Exercise.
Output the line with "To get free, instant" and every line below it until the listing ends, exactly as written and with nothing added.

[Dataset records Boundary: Start]

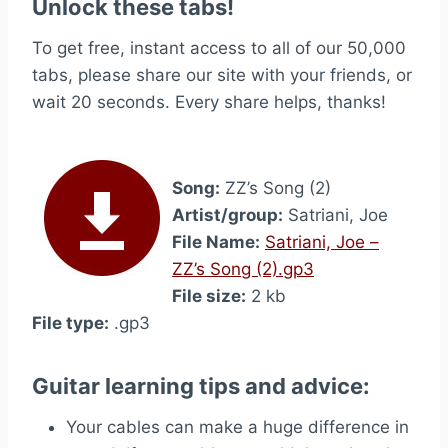
Unlock these tabs!
To get free, instant access to all of our 50,000
tabs, please share our site with your friends, or
wait 20 seconds. Every share helps, thanks!
Song:
ZZ’s Song (2)
Artist/group:
Satriani, Joe
File Name:
Satriani, Joe –
ZZ’s Song (2).gp3
File size:
2 kb
File type:
.gp3
Guitar learning tips and advice:
Your cables can make a huge difference in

[Dataset records Boundary: End]

Written answer.
To get free, instant access to all of our 50,000
tabs, please share our site with your friends, or
wait 20 seconds. Every share helps, thanks!
Song:
ZZ’s Song (2)
Artist/group:
Satriani, Joe
File Name:
Satriani, Joe –
ZZ’s Song (2).gp3
File size:
2 kb
File type:
.gp3
Guitar learning tips and advice:
Your cables can make a huge difference in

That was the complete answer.